La Miorita

Elle est sans aucun doute la plus importante des deux, dans la mesure où elle n’est présente que sur le territoire roumain, alors que la ballade de Maître Manole est présente dans toute la péninsule balkanique, quoique variant quelque peu en fonction des pays, voire des régions. Miorita, diminutif de brebis, la petite brebis est considérée par Lucian Blaga comme l’incarnation de la matrice stylistique roumaine.

Le poète Vasile Alecsandri publie274 pour la première fois, en 1850, la ballade populaire, Miorita (annexe n°8). Très vite, la ballade connaît un succès retentissant tant elle semble exprimer la roumanité, ‘« le génie créateur du peuple roumain’ » selon les termes de Mircea Eliade275. Le résumé qu’il en fait traduit bien la structure de la ballade :

‘« La petite brebis avertit un jeune berger que ses compagnons, jaloux de ses troupeaux et de ses chiens, ont décidé de le tuer. Mais, au lieu de se défendre, le pastoureau s’adresse à l’agnelle et lui transmet ces dernières volontés. Il la prie de dire qu’on le mette en terre dans un enclos, qu’il soit près de ses brebis et puisse entendre ses chiens. Il lui demande aussi de mettre trois pipeaux à son chevet. Lorsqu’il soufflera, le vent y jouera et les brebis rassemblées, verseront des larmes de sang. Mais il la prie surtout de ne pas parler de meurtre ; qu’elle dise qu’il s’est marié et qu’à ces noces-là un astre fila ; que la lune et le soleil tenaient sa couronne et que les grands monts étaient ses prêtres ; les êtres ses témoins ! Mais, si elle voit une vieille mère en pleurs à la recherche d’un « fier pâtre », qu’elle lui dise seulement qu’il a épousé la « reine sans seconde, promise du monde, dans un beau pays, coin du paradis; mais qu’elle ne parle ni de l’astre qui fila, ni du soleil et de la lune lui tenant la couronne ; ni des hêtres, ni des grands monts »276.’

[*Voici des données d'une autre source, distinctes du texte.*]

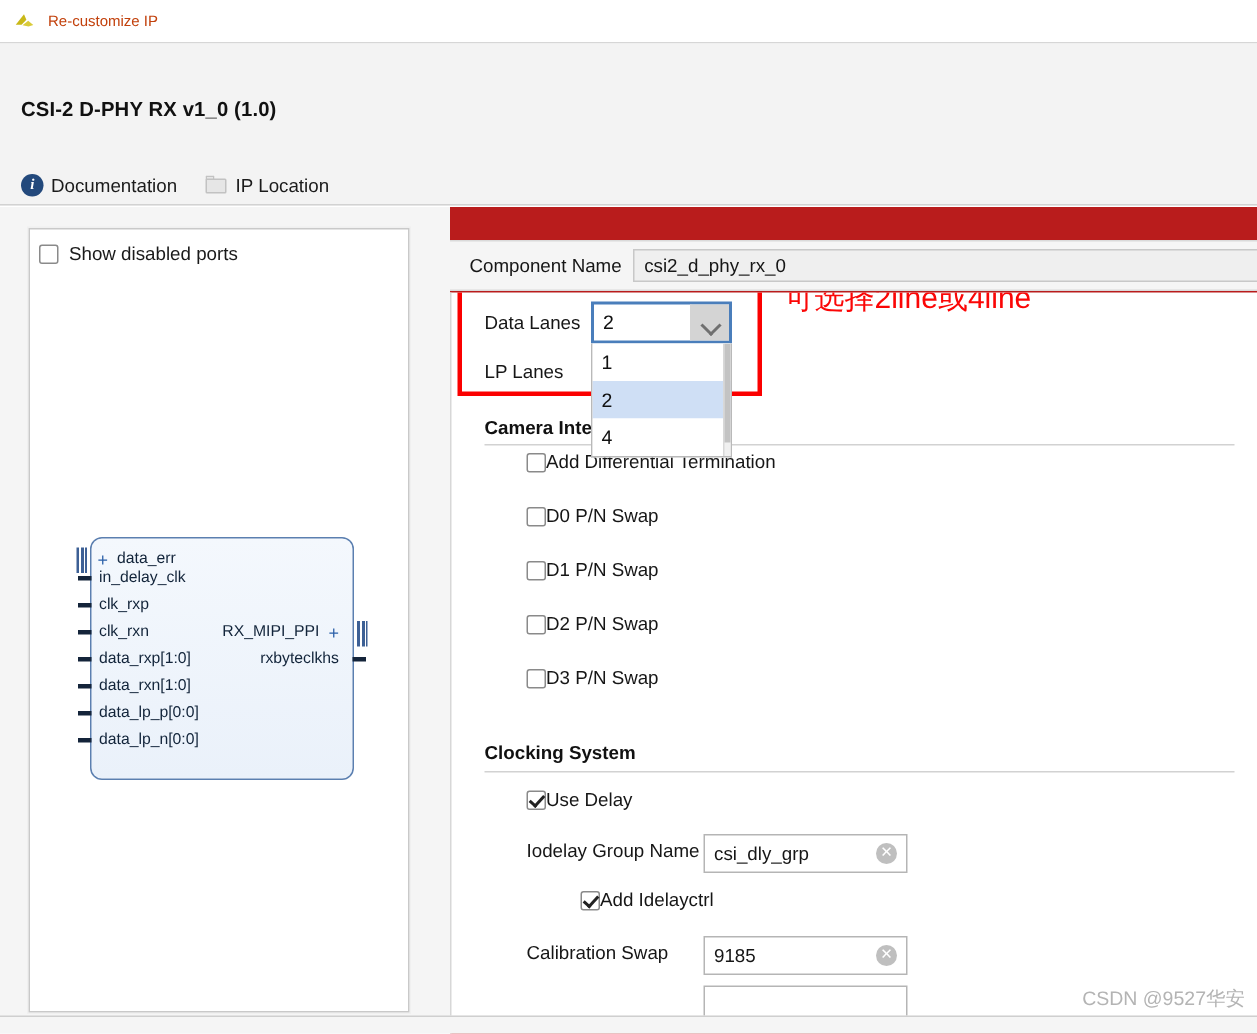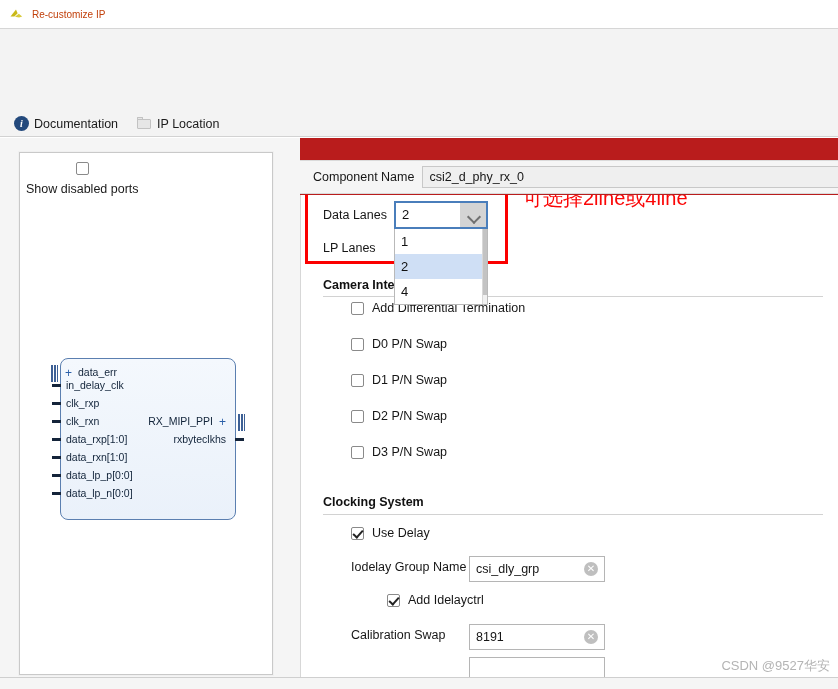"CSI-2 D-PHY RX v1_0 (1.0)" div { html: none -> <div>CSI-2 D-PHY RX v1_0 (1.0)</div> }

La ballade met en scène l’annonce, par une agnelle, d’une mort dans une union avec le cosmos. La résignation du jeune berger face à sa mort prochaine, et la place prépondérante qu’occupe la ballade dans la culture populaire, a déclenché un débat sur la pertinence d’une comparaison entre la destinée du pâtre et celle du peuple roumain dans une vision trop pessimiste. Le contenu de la ballade est assez simple mais fait appel des motifs mythiques dans lesquels le peuple roumain se reconnaît : « ‘sur le plan universel, la ballade Miorita avec ses près de milles variantes, justifie le peuple roumain, du point de vue spirituel, éthique et esthétique, avec la même force et la même vérité d’expression que ne le firent les épopées antiques, dans le déroulement de la culture humaine, pour les Hindous et pour lesGrecs’ »277. L’acceptation du sacrifice par le pâtre est aux yeux de Blaga l’expression de la matrice stylistique roumaine, dans la mesure où elle contient ce fond spirituel qui anime ce peuple. La Miorita est donc vue comme la figure allégorique du peuple roumain qui accepte avec résignation les troubles de l’histoire. Ce qui anime la destinée d’un peuple c’est un paysage mental : « ‘espace de communion unique et irréductible entre un territoire, les Carpathes, et le sort funeste et rédempteur de l’un des trois bergers qui accepte son meurtre comme un sacrifice prédestiné’ »278 devient dès lors le creuset de la roumanité. Les interprétations sur la résignation face à l’annonce de la fin sont controversées et certains commentateurs refusent de voir dans la ballade une image négative de la destinée du peuple roumain. Ainsi Mircea Eliade considère que les morts présentes dans les deux ballades roumaines ne sont pas négatives mais au contraire source de création : « ‘dans Miorita, la mort est un paisible retour auprès des siens. Dans la ballade de Maître Manole, elle est créatrice, comme toute mort rituelle ’»279.

Notes
274.

Alecsandri V., in la revue Bucovina. III, n°11, 1850, pp. 51-52.

275.

Eliade M., « l’agnelle voyante » in De Zalmoxis à Gengis-khan. Etude comparative sur les religions et le folklore de la Dacie et de l’Europe Orientale. Payot, 1970, pp. 218-246.

276.

Eliade M., in Op.cit, p. 219.

277.

Zoe Dumitrescu-Busulenga, cité par Gheorghita Geana in « Miorita - un paradigme de l’anthropocentrisme » in Regards sur la pensée anthropologique roumaine. Société Roumaine d’Anthropologie culturelle, Bucarest, 1990, p.89.

278.

Ibid. p. 204.

279.

Eliade M., Commentaires sur la légende de Maître Manole. L’Herne, 1994, pp. 223-224.